Not that it matters much — it’s all just fun and games anyway.
So here’s the list!
- Perplexingly Book-Learned Emacs
This one won because it was on Hacker News, and I guess it’s catnip for that audience: It’s about Emacs and LLMs.
And update: LLMs are still really bad at what I tried to make them do there — if I ask the newest ones “give me a list of all books written by author X, but exclude books A, B and C”, they’ll respond with a combination of actual existing books, imagined books, and books A, B or C. But of course, never actually all the books like I asked for.
But it’s marginally useful — it’s certainly faster than doing the search myself (if I’m asking about a group of authors). “Fast and kinda wrong”: That’s the LLM mantra.
- Book Club 2025: The Books of Earthsea by Ursula K. Le Guin
This one is also because of Hacker News. When I started the Book Club 2025 blog series, it was just a lark — a way to bloviate a bit after reading a book. I didn’t really expect anybody to read any of these posts, so when it Totally Went Viral I had to do some emergency typo fixing. (I just write those posts; I don’t read them.)
- The Simplest Thing In The World: Modifying Keymaps in Wayland
This one is not because of Hacker News! I sat down and figured out how to do something as radical as … change the keyboard layout in a non-hacky fashion under Wayland. And it’s the most popular post every single day since.
Strangely enough, 90% of the referrers are duckduckgo! Which is really weird — that’s not the case for any other posts here. It could be an AI scraper, I guess, but it doesn’t seem to have any of the telltales for that kind of traffic.

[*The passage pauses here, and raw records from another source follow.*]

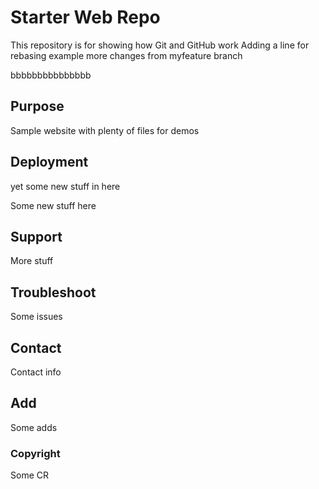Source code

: # Starter Web Repo

This repository is for showing how Git and GitHub work
Adding a line for rebasing example
more changes from myfeature branch

bbbbbbbbbbbbbbb

## Purpose

Sample website with plenty of files for demos

## Deployment

yet some new stuff in here

Some new stuff here

## Support

More stuff

## Troubleshoot

Some issues

## Contact

Contact info

## Add

Some adds

### Copyright

Some CR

- Wherein I Explain Why Emacs Is The Best Tool For WordPress
I think this one went on all the Emacs reddits and blogs? The thesis of the post is still true.
- Lenovo Carbon X1 12th Gen & Debian Linux: The Nostalgia Experience
Like the Wayland post, this is one that’s perennial — a bunch of hits per day.

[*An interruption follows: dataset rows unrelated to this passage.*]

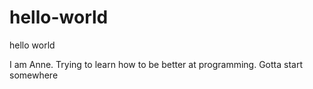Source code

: # hello-world
hello world

I am Anne. Trying to learn how to be better at programming.
Gotta start somewhere
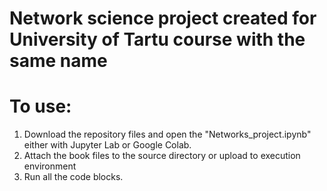 # Network science project created for University of Tartu course with the same name
# To use:
1) Download the repository files and open the "Networks_project.ipynb" either with Jupyter Lab or Google Colab. 
2) Attach the book files to the source directory or upload to execution environment
3) Run all the code blocks.
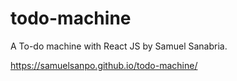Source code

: # todo-machine
A To-do machine with React JS by Samuel Sanabria.

https://samuelsanpo.github.io/todo-machine/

But this one has 80% google.com in the referrers. 🤷
- 1989: William Gibson’s Neuromancer
This one makes me a bit suspicious — like the previous one, most of the traffic apparently comes from google.com, but I don’t really see why.
The traffic seems suspiciously spread out… I mean, sure, there are people reading Gibson in Vietnam, but…
- 1986: Omaha the Cat Dancer
I have no problem believing that this one is real, though, despite not going viral. The internet is for porn, the sage once said.
- news.gmane.org is now news.gmane.io
This one is real, too — all the traffic comes from gmane.io, so it’s people looking around for Gmane.
- eww
This oldie is widely linked — from gnu.org and Wikipedia, so that’s natural.
- 1972: Bizarre Sex
And again, no shocker — not only is it about sex: It’s about bizarre sex! Wouldn’t you read it!?
So that’s the Top Ten.
I’m not sure any lessons were learned.